Alvin menyarankan kita untuk lebih memprioritaskan makanan alami, misalnya dari tanaman atau hewani. Namun, ada pula beberapa produk olahan yang baik dikonsumsi.
"Misal susu, yoghurt, telur, roti gandum juga bagus karena karbohidrat kompleks," ucap Alvin. Selain itu, hindari makanan bertepung.
"Tepung itu aku bilang karbohidrat yang tidak terlihat, kayak kecil tapi sebenarnya banyak," ujarnya Tepung tidak hanya terdapat pada makanan seperti roti, namun makanan lain.
Misalnya yang digoreng dengan dibalut tepung, alias gorengan.
Ketika diproses dengan teknik tersebut, minyak yang digunakan untuk menggoreng akan menyerap ke dalam makanan dan kandungan lemak makanan tersebut menjadi lebih tinggi.
Kalori yang terkandung dalam 1 gram lemak bisa mencapai sekitar dua kali dari perpaduan karbohidrat dan protein. "1 gram lemak 9 kalori.
Karbohidrat sama protein cuma 4 gram lebih sedikit jadi hampir dua kalinya," kata Alvin.
Solusinya pilihlah pola makanan sehat. Usahakan pada setiap waktu makan selalu ada komposisi karbohidrat dan protein.
Hal ini sering dilanggar karena masih banyak orang yang porsi makannya hanya diisi karbohidrat.
Pastikan juga untuk minum air dalam jumlah yang cukup. Kopi dan teh menurutnya tidak dilarang selama tidak ditambahkan gula.
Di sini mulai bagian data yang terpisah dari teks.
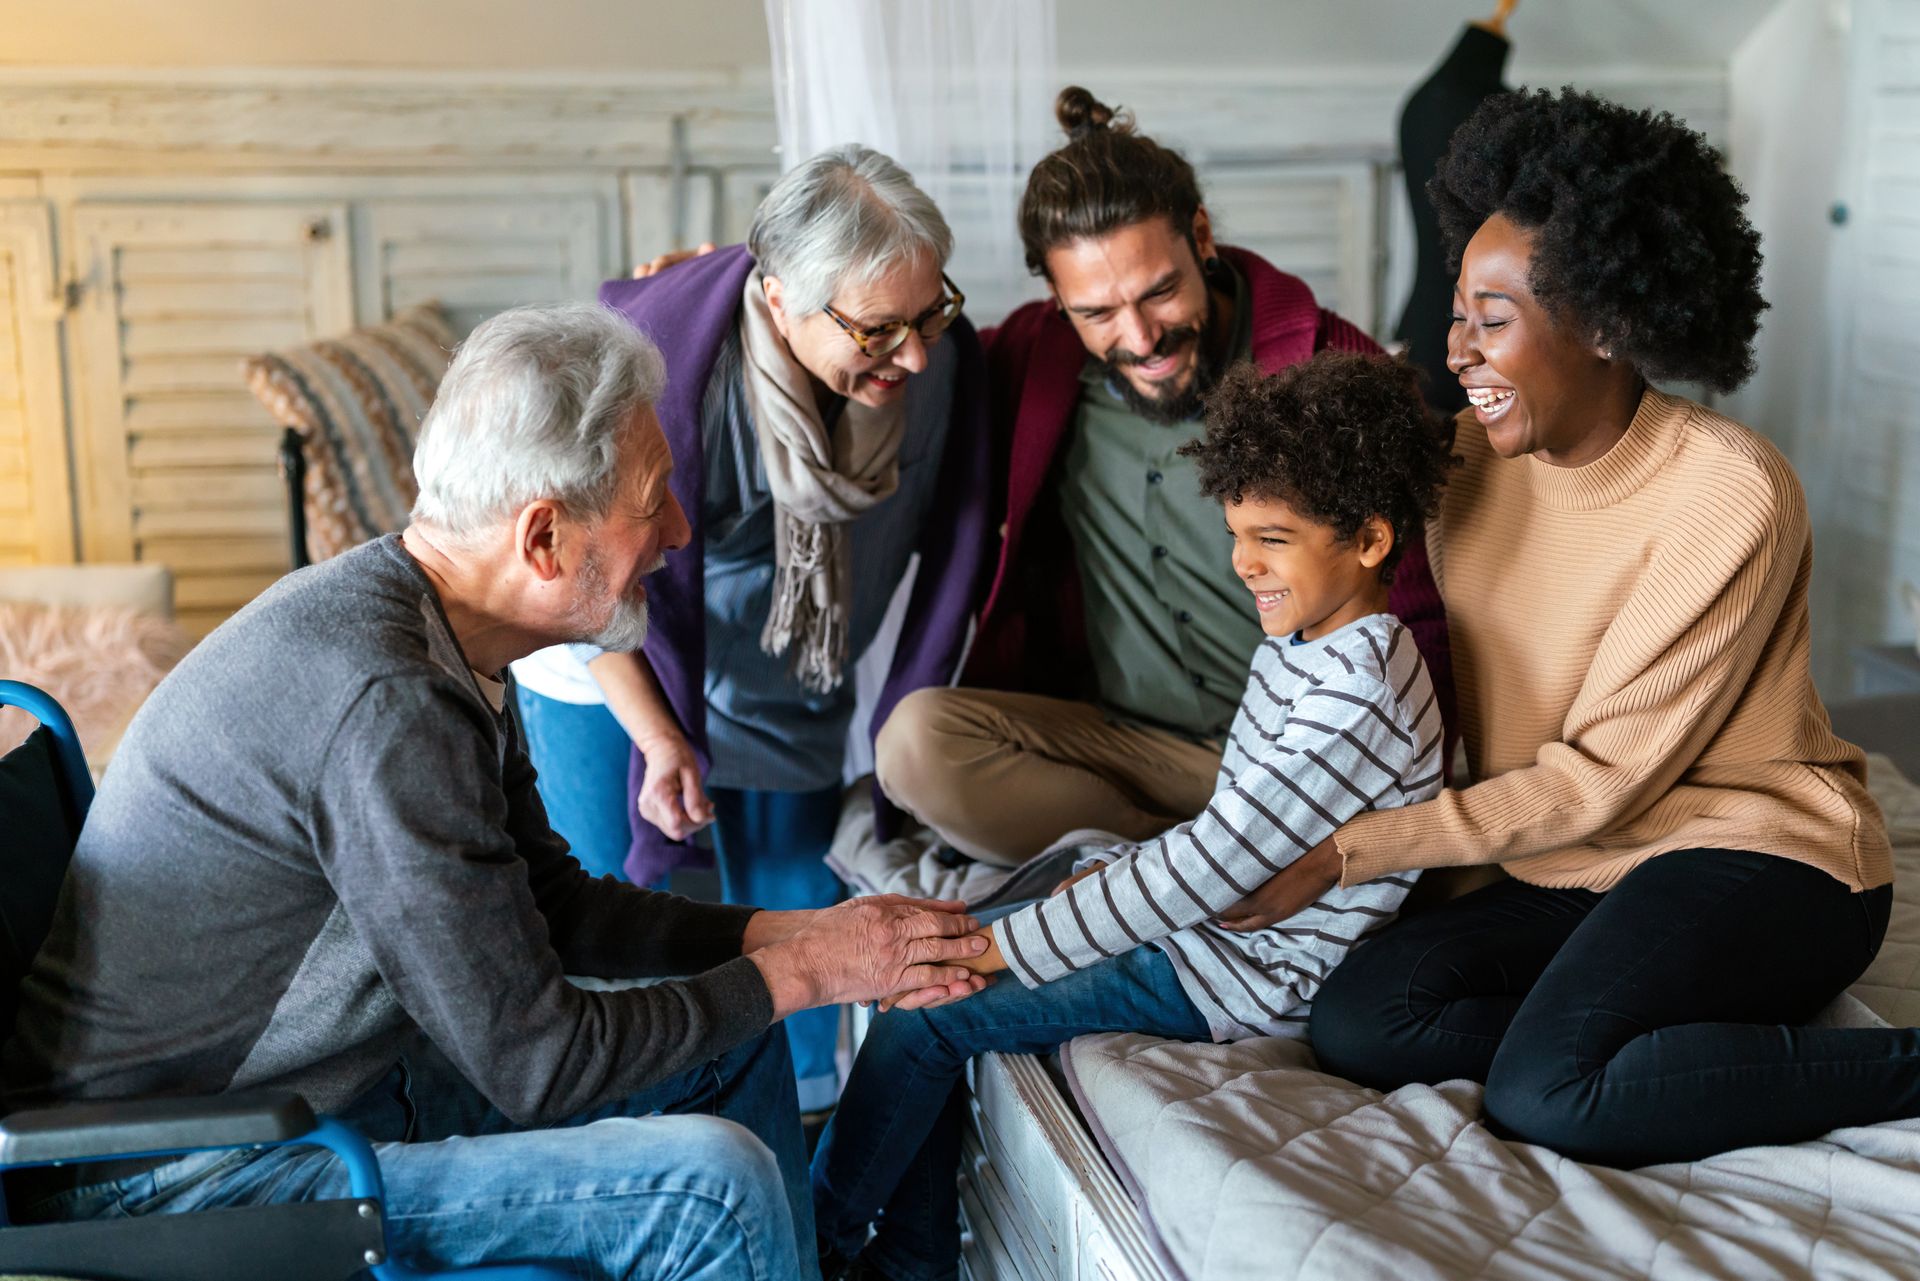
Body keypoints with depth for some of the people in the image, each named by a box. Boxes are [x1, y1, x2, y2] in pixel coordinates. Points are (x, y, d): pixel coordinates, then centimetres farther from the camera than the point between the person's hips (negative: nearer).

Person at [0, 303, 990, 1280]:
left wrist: (793, 932, 2)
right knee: (711, 1184, -21)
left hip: (342, 1079, 10)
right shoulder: (387, 704, -30)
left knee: (734, 1049, 13)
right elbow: (537, 1064, -24)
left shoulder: (432, 634, 1)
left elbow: (551, 901, 12)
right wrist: (796, 972, -12)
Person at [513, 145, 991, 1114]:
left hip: (793, 689, 4)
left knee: (801, 909, 12)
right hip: (619, 671, -4)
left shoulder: (937, 350, -23)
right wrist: (658, 741, -19)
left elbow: (949, 528, -4)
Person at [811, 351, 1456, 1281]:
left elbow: (1209, 869, -29)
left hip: (1244, 974, -10)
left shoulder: (1356, 700, -26)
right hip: (1203, 914, 10)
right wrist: (1111, 869, 4)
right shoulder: (1299, 640, 5)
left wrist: (1007, 948, -26)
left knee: (926, 1015, -11)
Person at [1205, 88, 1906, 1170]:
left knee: (1548, 1094, -29)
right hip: (1572, 868, 6)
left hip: (1753, 850, -6)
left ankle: (1907, 1067, -13)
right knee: (1356, 1025, -16)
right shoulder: (1471, 457, 2)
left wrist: (1348, 854, -17)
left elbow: (1600, 776, -17)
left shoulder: (1728, 494, -18)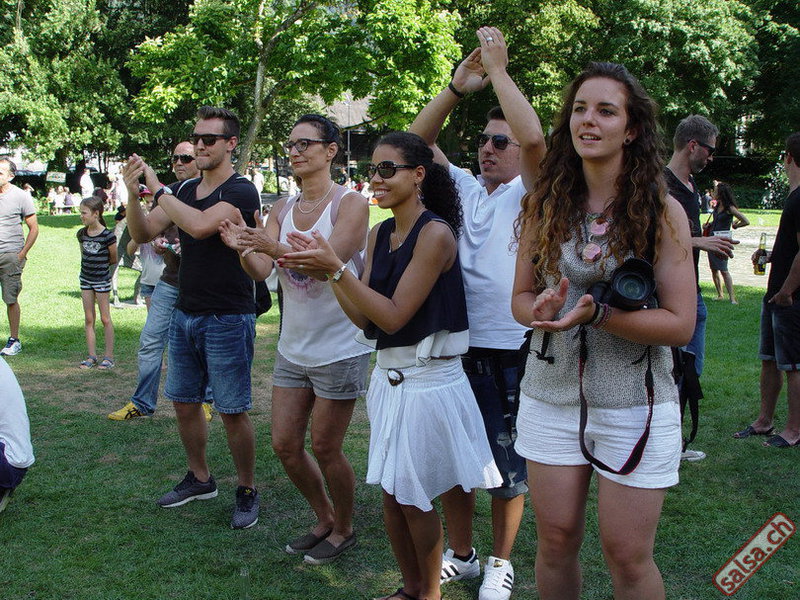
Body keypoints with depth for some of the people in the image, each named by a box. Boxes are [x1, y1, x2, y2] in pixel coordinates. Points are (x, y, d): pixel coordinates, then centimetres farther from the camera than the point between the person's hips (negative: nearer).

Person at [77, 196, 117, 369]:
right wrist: (91, 264, 6)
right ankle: (92, 356, 15)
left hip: (102, 279, -6)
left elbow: (114, 259, -5)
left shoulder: (107, 235, -15)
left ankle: (109, 357, 7)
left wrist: (99, 263, 2)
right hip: (85, 278, 6)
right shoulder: (82, 234, 2)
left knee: (105, 319, 1)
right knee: (88, 319, 8)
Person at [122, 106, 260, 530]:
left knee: (232, 411, -1)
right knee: (184, 402, 15)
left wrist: (158, 187, -20)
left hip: (227, 319, -7)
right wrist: (133, 194, -10)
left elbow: (200, 225, -30)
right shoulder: (186, 191, 10)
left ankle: (246, 491, 15)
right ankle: (199, 479, 32)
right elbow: (143, 234, 6)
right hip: (184, 315, 8)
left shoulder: (241, 192, -13)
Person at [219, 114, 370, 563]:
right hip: (293, 348, 6)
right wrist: (244, 248, -26)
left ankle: (344, 530, 28)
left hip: (339, 349, -6)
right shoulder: (283, 208, 6)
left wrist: (275, 248, -39)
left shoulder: (351, 203, -12)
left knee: (325, 447, 3)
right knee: (285, 445, 10)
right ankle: (324, 520, 34)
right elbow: (260, 270, -5)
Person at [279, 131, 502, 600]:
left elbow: (394, 316, -19)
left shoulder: (435, 233, -16)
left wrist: (336, 267, -23)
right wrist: (320, 266, -7)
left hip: (428, 379, -7)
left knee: (414, 497, 5)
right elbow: (365, 319, 3)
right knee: (391, 491, 14)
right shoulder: (380, 234, 7)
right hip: (389, 376, 7)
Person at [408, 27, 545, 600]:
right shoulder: (464, 188, 10)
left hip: (509, 353, -4)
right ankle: (461, 554, 33)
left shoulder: (529, 194, -4)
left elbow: (534, 138, -22)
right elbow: (417, 141, 2)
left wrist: (498, 70, -16)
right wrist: (458, 86, -9)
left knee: (508, 465, 8)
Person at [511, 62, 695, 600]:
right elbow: (521, 296, 9)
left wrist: (597, 313, -24)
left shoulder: (662, 211, -7)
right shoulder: (545, 204, 3)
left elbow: (681, 324, -10)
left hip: (634, 404, -3)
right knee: (556, 540, 12)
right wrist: (542, 309, -15)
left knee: (627, 555, 5)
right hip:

"Makan jangan tunggu lapar karena kalau sudah lapar kadang justru jadi kalap," kata dia.
3. Kesalahan pola olahraga
Banyak orang menganggap olahraganya sudah cukup untuk menunjang rencana penurunan berat badan.
Padahal, bisa saja cara olahraga yang dilakukan keliru sehingga tak memberi hasil. Olahraga sendiri banyak jenisnya.
Mulai dari olahraga fleksibilitas seperti yoga atau pilates, kardio seperti lari atau zumba, hingga angkat beban seperti yang banyak dilakukan di pusat kebugaran.
"Mungkin kombinasi pola latihannya salah," tutur founder @thefamousfitness itu.
Mengatur pola olahraga menurutnya adalah hal yang gampang-gampang susah.
Misalnya, ketika tujuan seseorang adalah fat loss (penurunan lemak) bukan weight loss (penurunan berat badan) maka orang tersebut tak hanya butuh kardio, namun juga butuh angkat beban untuk membentuk otot.
"Kardio itu enggak bisa membentuk otot. Kardio doang enggak bikin perut sixpack," tuturnya.
4. Massa otot
Ketika seseorang rutin berolahraga, maka ada kemungkinan otot orang tersebut bertambah.
Apalagi jik olahraga yang dilakukan adalah angkat beban. "Misalnya berat dia 50kg lalu otot naik 1 kg, lemak turun 1kg. Ya berat badan dia akan stabil. Tapi badannya lebih kecil," kata Alvin.
Badan yang terisi lemak dan terisi otot akan memiliki bentuk yang berbeda, meskipun secara angka timbangan sama.
"Kalau fat (lemak) akan gede banget. Jadi walaupun berat sama, badan orang yang berotot kelihatan lebih kecil dibanding yang berlemak," ucap dia.